START MATERIAL PROVIDED
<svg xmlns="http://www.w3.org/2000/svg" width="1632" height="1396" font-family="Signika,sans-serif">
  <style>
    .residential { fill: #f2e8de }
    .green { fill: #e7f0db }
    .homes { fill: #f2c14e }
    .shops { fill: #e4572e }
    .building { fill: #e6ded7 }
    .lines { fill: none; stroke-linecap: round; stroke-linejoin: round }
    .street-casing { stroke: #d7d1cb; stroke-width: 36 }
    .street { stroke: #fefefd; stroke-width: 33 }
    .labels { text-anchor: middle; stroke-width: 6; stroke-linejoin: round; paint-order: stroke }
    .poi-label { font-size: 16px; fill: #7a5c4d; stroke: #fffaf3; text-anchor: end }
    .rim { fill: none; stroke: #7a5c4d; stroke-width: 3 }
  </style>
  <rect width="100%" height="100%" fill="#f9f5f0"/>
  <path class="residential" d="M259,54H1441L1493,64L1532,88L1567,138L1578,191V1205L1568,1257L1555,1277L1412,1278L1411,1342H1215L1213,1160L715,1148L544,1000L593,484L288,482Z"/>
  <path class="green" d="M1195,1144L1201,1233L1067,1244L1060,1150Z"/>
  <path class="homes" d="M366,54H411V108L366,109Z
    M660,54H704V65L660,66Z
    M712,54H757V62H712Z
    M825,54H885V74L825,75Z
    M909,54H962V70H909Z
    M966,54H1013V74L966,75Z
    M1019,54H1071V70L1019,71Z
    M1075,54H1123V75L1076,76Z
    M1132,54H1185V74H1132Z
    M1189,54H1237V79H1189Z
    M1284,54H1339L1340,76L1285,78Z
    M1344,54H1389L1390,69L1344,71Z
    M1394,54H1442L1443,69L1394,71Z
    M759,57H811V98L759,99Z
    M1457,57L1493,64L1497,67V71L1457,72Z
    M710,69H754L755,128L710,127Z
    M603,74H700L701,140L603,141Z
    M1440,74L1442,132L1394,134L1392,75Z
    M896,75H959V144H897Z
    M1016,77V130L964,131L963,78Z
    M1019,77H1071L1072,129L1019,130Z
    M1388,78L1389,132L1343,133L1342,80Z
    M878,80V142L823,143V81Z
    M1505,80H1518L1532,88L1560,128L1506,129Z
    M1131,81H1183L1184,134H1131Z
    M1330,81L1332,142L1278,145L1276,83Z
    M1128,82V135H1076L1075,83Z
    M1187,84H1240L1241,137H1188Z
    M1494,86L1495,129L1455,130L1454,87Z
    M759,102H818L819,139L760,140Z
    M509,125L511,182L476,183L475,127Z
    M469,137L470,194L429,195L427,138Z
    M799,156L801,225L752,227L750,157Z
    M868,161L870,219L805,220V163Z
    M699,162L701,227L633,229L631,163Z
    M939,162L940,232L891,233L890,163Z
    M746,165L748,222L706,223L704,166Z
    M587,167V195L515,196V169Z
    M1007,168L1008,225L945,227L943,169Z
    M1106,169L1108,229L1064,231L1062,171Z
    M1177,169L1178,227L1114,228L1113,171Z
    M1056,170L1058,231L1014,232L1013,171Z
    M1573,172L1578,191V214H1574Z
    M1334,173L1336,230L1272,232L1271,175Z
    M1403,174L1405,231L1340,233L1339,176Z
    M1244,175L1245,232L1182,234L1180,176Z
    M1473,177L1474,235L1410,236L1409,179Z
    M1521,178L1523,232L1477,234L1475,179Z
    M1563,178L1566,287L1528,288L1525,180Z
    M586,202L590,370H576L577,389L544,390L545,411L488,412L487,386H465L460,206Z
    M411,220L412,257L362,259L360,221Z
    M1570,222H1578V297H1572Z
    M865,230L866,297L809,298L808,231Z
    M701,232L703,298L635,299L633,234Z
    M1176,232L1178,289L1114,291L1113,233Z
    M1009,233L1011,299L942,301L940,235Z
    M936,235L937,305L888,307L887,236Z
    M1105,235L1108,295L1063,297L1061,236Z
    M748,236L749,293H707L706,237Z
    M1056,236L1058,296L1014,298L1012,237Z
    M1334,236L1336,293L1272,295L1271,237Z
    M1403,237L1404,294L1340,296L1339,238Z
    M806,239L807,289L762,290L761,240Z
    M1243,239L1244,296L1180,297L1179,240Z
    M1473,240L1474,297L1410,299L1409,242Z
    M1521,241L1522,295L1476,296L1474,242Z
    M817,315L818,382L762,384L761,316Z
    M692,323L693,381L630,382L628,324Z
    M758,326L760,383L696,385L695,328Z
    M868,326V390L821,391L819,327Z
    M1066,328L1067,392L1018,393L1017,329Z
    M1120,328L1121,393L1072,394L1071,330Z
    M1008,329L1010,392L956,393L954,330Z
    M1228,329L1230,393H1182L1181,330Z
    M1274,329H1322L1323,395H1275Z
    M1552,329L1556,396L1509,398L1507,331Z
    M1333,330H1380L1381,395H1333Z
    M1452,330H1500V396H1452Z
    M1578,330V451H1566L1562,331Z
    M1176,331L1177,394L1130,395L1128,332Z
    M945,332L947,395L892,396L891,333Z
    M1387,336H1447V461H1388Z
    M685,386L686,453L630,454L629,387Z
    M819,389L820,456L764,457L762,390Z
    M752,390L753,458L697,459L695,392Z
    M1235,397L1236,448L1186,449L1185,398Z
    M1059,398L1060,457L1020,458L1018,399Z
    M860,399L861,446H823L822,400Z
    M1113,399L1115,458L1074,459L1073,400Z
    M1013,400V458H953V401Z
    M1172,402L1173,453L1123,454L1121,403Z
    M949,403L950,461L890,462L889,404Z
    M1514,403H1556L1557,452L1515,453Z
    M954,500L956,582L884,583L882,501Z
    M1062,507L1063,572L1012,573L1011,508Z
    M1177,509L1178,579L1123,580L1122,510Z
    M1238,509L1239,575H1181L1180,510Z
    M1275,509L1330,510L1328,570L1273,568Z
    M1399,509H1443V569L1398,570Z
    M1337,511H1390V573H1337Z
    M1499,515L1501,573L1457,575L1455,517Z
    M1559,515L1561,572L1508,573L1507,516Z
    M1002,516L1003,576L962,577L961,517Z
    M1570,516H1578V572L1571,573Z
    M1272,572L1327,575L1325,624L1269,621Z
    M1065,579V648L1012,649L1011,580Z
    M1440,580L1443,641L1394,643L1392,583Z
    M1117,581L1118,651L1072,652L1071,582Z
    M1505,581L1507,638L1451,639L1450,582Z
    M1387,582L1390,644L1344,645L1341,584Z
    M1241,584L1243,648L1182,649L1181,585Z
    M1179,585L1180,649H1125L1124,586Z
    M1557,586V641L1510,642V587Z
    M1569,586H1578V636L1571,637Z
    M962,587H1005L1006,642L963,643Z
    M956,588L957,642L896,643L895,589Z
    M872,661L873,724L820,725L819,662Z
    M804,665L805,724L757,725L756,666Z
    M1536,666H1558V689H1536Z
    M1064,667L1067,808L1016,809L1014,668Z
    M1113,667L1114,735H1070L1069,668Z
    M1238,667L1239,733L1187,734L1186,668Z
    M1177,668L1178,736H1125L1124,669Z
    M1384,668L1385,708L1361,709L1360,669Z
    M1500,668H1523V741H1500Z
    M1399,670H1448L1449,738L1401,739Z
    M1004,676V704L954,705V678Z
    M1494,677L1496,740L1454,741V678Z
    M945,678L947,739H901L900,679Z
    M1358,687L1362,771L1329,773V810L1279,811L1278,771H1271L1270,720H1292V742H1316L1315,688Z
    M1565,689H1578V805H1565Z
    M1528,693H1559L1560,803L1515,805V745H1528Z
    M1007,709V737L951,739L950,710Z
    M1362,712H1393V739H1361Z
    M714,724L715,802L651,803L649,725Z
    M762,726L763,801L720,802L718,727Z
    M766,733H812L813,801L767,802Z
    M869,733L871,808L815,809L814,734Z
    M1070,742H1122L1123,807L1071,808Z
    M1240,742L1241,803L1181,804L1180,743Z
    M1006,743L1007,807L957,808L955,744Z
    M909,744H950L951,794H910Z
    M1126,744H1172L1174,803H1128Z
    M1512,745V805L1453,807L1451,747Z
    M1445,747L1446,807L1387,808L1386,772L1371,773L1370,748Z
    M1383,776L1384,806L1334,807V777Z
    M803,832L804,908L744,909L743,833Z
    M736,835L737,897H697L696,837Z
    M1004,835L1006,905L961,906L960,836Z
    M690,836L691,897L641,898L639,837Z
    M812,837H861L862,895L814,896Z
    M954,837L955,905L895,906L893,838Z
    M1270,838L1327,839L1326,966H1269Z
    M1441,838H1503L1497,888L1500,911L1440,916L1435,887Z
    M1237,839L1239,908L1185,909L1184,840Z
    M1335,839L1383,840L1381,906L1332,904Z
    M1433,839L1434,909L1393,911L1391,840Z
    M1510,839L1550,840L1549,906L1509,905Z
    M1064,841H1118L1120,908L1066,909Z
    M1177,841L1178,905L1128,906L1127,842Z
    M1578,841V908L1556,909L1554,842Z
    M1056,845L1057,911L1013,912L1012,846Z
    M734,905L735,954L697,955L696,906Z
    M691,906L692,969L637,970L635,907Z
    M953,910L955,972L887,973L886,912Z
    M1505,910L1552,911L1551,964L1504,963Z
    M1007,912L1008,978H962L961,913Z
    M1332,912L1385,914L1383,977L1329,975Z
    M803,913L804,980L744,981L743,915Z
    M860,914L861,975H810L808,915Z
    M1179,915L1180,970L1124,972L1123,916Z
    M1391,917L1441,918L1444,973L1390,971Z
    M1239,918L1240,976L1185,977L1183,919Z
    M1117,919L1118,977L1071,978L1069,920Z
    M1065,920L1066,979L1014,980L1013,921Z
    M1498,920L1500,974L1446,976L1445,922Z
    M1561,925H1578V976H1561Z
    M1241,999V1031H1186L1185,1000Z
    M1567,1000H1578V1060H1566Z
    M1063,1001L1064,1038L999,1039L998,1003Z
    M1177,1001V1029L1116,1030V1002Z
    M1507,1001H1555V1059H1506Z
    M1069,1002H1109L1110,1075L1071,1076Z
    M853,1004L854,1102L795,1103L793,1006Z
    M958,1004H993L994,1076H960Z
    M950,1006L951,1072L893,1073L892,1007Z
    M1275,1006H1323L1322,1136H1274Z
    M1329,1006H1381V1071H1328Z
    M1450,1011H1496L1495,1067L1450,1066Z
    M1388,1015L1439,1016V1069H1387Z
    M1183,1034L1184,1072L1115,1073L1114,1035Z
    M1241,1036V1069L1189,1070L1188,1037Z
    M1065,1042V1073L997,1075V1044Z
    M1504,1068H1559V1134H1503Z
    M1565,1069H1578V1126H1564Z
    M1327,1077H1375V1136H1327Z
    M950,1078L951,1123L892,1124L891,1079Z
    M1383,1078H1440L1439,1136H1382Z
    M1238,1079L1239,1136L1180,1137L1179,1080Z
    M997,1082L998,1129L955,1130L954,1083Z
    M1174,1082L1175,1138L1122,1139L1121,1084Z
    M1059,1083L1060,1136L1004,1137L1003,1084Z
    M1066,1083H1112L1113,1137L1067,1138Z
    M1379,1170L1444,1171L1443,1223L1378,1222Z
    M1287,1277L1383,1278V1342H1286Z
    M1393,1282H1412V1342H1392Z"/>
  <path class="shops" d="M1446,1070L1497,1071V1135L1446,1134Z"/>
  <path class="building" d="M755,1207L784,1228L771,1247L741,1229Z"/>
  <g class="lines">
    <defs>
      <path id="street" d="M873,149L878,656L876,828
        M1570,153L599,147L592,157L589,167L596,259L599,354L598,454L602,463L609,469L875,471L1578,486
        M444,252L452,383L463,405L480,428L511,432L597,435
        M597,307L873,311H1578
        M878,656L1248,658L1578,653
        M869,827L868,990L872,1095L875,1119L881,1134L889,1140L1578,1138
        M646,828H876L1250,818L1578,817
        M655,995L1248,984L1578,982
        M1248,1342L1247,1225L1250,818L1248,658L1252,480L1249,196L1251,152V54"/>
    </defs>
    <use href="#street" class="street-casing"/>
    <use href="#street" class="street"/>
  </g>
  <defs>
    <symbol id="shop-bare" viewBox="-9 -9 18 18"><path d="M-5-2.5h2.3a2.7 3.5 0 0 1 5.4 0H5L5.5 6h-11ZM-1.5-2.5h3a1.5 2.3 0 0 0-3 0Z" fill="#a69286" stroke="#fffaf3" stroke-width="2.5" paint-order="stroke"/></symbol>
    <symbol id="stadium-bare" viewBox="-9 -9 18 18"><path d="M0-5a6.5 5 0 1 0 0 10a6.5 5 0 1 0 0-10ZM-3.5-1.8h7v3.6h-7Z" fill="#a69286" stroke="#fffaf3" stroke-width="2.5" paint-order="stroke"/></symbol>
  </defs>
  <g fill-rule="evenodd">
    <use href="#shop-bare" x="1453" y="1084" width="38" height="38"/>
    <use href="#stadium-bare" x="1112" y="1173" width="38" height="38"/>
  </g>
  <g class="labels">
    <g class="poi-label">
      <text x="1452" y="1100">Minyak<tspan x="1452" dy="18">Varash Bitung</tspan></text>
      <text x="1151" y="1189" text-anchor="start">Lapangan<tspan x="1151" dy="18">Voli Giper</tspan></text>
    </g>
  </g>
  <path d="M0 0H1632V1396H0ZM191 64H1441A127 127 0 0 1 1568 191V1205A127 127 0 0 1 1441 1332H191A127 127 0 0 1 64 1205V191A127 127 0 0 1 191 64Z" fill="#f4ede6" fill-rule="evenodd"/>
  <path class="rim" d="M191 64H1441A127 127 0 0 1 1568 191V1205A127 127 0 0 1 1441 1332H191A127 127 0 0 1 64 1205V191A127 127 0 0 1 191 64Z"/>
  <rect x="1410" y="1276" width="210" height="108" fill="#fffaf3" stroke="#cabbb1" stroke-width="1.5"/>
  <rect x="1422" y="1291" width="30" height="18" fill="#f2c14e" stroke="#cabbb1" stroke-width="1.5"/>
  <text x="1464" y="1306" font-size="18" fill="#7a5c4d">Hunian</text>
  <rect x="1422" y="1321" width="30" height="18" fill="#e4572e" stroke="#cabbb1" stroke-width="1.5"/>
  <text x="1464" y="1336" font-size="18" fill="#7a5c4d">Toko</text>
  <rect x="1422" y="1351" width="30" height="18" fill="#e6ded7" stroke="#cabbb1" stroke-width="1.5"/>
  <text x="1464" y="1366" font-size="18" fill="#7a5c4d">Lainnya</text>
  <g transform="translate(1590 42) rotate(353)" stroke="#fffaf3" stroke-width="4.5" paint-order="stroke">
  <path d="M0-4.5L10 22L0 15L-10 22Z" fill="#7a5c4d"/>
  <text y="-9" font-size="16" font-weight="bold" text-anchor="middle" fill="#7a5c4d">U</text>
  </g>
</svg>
END MATERIAL PROVIDED
**TASK GOAL:**
Check each line of the records above for "lines", and copy those that have it.

**RESPONSE BELOW:**
    .lines { fill: none; stroke-linecap: round; stroke-linejoin: round }
  <g class="lines">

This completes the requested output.